--- Text provided Enclosed Below ---
Let's liberate ourslves from this "us" versus "them" predicament. We're all human, be who you are, do what and who you like, be happy, live and let others live! :)

I met many wonderful bi-sexual, pan-sexual and every which way sexual and asexual people out there, who for one reason or another may or may not fit the mold and are who they are, with no less integrity by any means than any other lesbian, gay, straight, queer, trans, bi, or whatever in -between, pink and polka dotted human alien person.

Love, peace and kind regards to all! <3

JDeere 08-21-2016 06:17 PM

Generalizations lead to alienation. Imo that's why we as a community have a problem with the non gltbqi community. But back to this topic, don't lump bisexuals with heterosexual because 9 times out of 10 they don't appreciate being lumped.

Plus if you stick to your guns about not dating a bisexual woman, you may miss out on a wonderful partner.
--- End of Enclosed Text provided ---
--- Supplied records Enclosed Below ---
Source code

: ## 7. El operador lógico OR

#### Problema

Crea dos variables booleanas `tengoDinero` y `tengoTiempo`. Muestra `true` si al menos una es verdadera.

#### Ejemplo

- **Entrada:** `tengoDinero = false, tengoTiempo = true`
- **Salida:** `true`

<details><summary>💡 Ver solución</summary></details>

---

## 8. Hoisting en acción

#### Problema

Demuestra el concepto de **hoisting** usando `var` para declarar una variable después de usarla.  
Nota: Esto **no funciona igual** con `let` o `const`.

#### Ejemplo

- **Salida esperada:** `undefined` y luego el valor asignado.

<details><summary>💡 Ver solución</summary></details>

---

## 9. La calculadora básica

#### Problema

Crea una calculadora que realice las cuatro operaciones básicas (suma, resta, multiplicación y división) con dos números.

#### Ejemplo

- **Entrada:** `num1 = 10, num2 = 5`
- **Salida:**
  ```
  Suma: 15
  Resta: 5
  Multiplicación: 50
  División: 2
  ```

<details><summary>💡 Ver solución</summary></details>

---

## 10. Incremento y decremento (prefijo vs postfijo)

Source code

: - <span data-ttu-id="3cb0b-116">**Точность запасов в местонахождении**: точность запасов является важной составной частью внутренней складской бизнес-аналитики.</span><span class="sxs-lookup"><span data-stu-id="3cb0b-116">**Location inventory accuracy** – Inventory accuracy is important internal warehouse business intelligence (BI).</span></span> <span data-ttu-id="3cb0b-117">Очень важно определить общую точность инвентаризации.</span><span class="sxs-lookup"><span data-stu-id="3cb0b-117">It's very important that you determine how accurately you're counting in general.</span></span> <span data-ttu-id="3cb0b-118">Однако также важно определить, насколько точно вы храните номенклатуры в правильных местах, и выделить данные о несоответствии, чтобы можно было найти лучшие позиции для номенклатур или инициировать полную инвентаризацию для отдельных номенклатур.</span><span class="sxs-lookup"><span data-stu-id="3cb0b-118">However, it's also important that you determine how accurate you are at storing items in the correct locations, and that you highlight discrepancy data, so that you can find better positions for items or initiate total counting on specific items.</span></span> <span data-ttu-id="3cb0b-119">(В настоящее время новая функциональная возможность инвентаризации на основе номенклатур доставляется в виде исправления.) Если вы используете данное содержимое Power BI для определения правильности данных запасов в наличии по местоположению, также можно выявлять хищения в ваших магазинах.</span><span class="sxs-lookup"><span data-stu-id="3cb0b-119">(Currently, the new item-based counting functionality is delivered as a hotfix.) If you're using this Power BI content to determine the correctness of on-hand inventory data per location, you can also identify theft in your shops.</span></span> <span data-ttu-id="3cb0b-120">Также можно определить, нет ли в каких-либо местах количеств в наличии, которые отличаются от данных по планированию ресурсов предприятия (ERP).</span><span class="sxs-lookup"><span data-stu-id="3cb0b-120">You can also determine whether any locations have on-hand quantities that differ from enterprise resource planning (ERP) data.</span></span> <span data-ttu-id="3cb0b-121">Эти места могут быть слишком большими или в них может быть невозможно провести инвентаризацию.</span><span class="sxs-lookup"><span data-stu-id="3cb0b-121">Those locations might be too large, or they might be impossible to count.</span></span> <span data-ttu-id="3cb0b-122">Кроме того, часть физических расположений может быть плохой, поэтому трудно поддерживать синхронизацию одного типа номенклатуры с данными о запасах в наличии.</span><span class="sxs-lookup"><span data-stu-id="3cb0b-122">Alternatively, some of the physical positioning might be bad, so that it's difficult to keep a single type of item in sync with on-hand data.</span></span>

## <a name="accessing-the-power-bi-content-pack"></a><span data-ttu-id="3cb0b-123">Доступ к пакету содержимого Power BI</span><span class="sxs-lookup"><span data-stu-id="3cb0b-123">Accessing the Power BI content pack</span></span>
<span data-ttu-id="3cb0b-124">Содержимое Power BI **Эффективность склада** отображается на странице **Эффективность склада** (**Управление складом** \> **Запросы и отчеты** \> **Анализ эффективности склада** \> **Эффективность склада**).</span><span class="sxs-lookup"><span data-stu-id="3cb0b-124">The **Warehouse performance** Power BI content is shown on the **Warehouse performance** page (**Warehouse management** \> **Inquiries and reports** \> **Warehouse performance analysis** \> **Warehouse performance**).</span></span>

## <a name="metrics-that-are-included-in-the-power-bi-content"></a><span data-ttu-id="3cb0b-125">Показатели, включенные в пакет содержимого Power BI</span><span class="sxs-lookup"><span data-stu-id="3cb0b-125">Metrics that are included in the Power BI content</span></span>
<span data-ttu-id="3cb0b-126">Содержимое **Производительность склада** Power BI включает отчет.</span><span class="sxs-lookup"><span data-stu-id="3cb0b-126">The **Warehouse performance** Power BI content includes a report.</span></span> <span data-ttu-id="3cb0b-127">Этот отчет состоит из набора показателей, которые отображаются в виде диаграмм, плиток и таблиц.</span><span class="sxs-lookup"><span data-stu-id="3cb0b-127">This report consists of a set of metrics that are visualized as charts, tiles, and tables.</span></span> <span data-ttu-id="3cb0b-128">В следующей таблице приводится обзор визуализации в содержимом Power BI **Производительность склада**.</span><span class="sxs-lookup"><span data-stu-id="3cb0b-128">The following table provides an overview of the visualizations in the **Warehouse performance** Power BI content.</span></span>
--- End of Enclosed Supplied records ---
__Exercise set__:
(a) In the passage on bisexuality, why does JDeere advise against lumping bisexuals together with heterosexuals? Answer in one to three sentences.
(b) Transcribe the stretch of the passage on bisexuality from "I met many wonderful" through "human alien person.".
(c) Go on with the passage on bisexuality from the point where it stops.
None of the records is needed for this work.

__Answers__:
(a) JDeere advises this because bisexuals don't appreciate being lumped in with heterosexuals "9 times out of 10." The advice follows JDeere's broader point that generalizations lead to alienation.

(b)
I met many wonderful bi-sexual, pan-sexual and every which way sexual and asexual people out there, who for one reason or another may or may not fit the mold and are who they are, with no less integrity by any means than any other lesbian, gay, straight, queer, trans, bi, or whatever in -between, pink and polka dotted human alien person.

(c)
Lyte 08-21-2016 06:29 PM

Quote:

Originally Posted by Lyte (Post 1084325)
I agree x four! :) If not straight as in first timers, what then?

My bad... i refreshed my memory re: the original post.

Straight women hold no particular fascination for me. I tend to find most women fascinating... particularly femmes, whether they be gay, straight, bi or anywhere in between.

JDeere 01-28-2017 10:43 AM

Quote:

Originally Posted by Lyte (Post 1084429)
My bad... i refreshed my memory re: the original post.

Straight women hold no particular fascination for me. I tend to find most women fascinating... particularly femmes, whether they be gay, straight, bi or anywhere in between.

I second this!!! :cigar2:

Lyte 01-28-2017 01:03 PM

I've thought it really the opposite. There is some... albeit tiny... basis in fact for every stereotype and it's from stereotyping that we begin to generalize.

Quote:

Originally Posted by Bubala (Post 1084332)
Every generalization leads to stereotyping....


Tuff Stuff 10-02-2017 10:12 PM

Someone posted that straight women can be fun, but I would like to add that they can also be dangerous.The problem for me was that they were married..some with husbands and small children.I never once assumed that she loved me enough to run off and leave behind her family.I knew they were straight because they'd be the first one to break it off.I still had fun,i'm pretty sure they did.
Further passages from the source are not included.